:: EXERCISE DIRECTIONS ::
Working from the records below, repeat exactly the lines starting at the line that contains "#5fbde8; stroke: #4b8ba9;" and ending at the line that contains "middle; stroke-width: 5;", inclusive.

RECORDS Start Marker

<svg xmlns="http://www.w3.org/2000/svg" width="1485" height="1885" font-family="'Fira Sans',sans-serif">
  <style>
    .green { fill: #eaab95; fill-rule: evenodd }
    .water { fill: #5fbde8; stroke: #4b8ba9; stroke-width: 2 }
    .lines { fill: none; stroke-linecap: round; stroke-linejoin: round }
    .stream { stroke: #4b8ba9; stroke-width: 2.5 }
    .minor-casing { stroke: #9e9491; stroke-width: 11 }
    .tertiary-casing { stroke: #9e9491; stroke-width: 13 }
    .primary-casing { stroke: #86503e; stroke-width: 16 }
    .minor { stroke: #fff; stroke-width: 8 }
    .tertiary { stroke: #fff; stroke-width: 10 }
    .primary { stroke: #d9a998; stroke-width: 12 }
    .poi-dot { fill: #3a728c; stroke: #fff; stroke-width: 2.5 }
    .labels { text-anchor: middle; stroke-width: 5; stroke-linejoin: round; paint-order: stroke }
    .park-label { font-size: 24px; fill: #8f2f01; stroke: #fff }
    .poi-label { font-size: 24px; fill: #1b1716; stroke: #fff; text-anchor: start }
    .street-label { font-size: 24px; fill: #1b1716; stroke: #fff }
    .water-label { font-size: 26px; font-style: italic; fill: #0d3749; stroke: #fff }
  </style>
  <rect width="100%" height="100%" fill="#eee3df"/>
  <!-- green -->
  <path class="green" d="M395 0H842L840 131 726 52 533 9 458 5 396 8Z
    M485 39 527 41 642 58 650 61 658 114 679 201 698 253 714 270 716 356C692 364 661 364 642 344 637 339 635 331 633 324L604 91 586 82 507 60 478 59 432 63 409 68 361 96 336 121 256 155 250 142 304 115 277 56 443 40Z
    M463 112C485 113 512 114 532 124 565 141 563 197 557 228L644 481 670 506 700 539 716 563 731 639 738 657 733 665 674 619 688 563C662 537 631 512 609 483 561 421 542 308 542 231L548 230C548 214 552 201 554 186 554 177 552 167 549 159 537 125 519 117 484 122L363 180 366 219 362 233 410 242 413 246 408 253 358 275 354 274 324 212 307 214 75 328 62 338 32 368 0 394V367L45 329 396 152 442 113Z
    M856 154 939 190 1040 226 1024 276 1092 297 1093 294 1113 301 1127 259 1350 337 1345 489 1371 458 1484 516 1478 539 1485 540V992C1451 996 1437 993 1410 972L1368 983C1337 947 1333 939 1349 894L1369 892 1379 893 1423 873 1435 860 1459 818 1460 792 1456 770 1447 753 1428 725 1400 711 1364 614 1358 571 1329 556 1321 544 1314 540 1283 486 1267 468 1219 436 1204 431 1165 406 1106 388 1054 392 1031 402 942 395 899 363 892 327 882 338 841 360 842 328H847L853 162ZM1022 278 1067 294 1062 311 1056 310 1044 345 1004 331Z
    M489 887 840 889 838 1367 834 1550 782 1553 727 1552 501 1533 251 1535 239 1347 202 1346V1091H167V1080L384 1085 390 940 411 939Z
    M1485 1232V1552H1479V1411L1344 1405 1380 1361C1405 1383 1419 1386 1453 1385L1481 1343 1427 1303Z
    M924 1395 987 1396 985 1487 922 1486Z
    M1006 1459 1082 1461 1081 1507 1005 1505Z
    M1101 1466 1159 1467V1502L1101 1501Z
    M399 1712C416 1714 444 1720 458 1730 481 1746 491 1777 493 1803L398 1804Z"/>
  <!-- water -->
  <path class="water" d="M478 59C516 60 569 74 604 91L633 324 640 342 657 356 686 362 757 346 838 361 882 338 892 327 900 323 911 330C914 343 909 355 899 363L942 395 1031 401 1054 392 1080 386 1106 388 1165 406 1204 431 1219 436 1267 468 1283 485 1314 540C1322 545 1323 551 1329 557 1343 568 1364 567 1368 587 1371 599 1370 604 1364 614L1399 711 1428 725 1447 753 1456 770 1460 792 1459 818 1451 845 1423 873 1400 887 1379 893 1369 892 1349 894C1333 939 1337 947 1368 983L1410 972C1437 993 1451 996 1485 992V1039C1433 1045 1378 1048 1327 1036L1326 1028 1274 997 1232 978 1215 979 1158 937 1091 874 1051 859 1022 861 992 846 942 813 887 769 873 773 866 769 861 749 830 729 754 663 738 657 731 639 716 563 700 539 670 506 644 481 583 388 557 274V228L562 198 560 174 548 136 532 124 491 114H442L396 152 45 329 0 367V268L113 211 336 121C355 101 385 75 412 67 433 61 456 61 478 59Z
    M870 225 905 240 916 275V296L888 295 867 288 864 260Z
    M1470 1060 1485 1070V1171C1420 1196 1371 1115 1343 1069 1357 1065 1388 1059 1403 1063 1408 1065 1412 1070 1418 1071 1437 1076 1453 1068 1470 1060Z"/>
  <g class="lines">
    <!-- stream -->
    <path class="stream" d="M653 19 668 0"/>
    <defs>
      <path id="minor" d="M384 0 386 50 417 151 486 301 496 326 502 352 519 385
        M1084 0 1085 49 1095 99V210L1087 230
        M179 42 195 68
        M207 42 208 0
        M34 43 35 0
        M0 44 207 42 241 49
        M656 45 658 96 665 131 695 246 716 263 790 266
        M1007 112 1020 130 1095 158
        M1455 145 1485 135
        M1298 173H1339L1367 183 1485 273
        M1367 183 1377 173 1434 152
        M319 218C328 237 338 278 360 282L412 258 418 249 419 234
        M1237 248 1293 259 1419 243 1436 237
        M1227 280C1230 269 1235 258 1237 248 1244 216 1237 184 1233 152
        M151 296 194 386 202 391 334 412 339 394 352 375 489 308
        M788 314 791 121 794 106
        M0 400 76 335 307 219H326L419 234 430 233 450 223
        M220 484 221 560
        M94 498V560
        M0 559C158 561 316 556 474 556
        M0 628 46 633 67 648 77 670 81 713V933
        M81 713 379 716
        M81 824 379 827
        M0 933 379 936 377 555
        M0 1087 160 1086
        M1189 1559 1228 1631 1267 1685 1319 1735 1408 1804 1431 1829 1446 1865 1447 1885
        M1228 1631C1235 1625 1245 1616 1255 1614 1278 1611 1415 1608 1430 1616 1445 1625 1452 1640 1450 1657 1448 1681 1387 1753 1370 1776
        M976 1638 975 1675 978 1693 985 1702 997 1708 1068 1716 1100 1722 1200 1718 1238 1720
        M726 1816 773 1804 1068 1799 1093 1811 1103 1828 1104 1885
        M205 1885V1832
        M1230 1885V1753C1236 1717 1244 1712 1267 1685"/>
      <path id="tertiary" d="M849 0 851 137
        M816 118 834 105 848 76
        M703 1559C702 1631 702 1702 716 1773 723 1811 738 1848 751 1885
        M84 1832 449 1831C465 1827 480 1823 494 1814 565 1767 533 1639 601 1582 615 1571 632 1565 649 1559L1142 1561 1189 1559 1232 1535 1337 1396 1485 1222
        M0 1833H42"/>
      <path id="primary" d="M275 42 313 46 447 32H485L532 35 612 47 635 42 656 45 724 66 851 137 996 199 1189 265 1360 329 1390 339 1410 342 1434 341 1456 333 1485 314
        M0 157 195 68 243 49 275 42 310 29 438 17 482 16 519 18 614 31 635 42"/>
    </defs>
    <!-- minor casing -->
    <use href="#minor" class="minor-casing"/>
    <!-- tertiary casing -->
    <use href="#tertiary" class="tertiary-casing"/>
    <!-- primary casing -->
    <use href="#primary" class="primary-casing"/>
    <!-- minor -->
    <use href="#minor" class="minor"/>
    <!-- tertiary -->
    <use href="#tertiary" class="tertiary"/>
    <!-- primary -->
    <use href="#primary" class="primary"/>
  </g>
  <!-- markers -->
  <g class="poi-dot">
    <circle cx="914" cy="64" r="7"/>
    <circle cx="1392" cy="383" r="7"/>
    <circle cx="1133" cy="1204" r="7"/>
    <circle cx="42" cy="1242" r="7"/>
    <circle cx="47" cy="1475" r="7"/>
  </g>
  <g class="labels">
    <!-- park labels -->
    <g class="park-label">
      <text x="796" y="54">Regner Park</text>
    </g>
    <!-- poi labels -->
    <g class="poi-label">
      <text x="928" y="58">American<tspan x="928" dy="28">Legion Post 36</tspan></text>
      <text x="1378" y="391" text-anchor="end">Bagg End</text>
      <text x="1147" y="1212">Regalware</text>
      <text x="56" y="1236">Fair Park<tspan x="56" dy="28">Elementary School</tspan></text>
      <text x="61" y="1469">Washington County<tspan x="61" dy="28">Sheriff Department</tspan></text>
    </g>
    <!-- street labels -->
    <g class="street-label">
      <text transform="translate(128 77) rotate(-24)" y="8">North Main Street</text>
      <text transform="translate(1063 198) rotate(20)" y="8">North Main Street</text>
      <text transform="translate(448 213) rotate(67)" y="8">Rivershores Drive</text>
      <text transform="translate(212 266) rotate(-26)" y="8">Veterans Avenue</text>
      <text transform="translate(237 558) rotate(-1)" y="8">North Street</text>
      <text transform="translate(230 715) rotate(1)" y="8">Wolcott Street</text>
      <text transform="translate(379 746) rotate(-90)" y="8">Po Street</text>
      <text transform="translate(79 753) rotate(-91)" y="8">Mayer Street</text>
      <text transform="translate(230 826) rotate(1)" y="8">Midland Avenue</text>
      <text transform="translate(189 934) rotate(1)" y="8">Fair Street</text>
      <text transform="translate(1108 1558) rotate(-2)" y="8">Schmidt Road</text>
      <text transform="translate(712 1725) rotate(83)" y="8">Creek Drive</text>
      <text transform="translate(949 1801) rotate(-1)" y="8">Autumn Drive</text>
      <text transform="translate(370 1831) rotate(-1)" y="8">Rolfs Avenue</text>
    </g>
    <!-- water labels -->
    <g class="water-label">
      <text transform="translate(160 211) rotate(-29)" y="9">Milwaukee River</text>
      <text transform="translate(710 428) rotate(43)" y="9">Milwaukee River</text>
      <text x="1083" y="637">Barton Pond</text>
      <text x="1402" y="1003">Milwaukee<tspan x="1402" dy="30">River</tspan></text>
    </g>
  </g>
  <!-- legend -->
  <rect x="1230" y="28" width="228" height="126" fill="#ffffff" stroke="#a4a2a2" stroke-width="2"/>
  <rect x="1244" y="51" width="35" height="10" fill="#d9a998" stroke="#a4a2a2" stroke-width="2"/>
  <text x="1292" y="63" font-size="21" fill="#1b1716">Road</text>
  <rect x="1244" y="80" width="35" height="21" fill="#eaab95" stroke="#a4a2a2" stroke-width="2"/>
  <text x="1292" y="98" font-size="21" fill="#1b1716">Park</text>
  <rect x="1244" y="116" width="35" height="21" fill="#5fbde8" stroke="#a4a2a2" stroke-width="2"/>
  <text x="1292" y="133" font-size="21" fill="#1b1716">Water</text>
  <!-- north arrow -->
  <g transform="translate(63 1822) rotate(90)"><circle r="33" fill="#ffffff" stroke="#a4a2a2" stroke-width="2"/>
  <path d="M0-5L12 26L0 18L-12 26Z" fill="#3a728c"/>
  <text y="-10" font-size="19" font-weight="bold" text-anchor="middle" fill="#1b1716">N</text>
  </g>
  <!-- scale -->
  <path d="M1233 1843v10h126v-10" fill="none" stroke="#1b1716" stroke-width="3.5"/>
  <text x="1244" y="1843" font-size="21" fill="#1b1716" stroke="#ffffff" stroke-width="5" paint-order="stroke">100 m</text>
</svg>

RECORDS End Marker

:: EXERCISE ANSWER ::
    .water { fill: #5fbde8; stroke: #4b8ba9; stroke-width: 2 }
    .lines { fill: none; stroke-linecap: round; stroke-linejoin: round }
    .stream { stroke: #4b8ba9; stroke-width: 2.5 }
    .minor-casing { stroke: #9e9491; stroke-width: 11 }
    .tertiary-casing { stroke: #9e9491; stroke-width: 13 }
    .primary-casing { stroke: #86503e; stroke-width: 16 }
    .minor { stroke: #fff; stroke-width: 8 }
    .tertiary { stroke: #fff; stroke-width: 10 }
    .primary { stroke: #d9a998; stroke-width: 12 }
    .poi-dot { fill: #3a728c; stroke: #fff; stroke-width: 2.5 }
    .labels { text-anchor: middle; stroke-width: 5; stroke-linejoin: round; paint-order: stroke }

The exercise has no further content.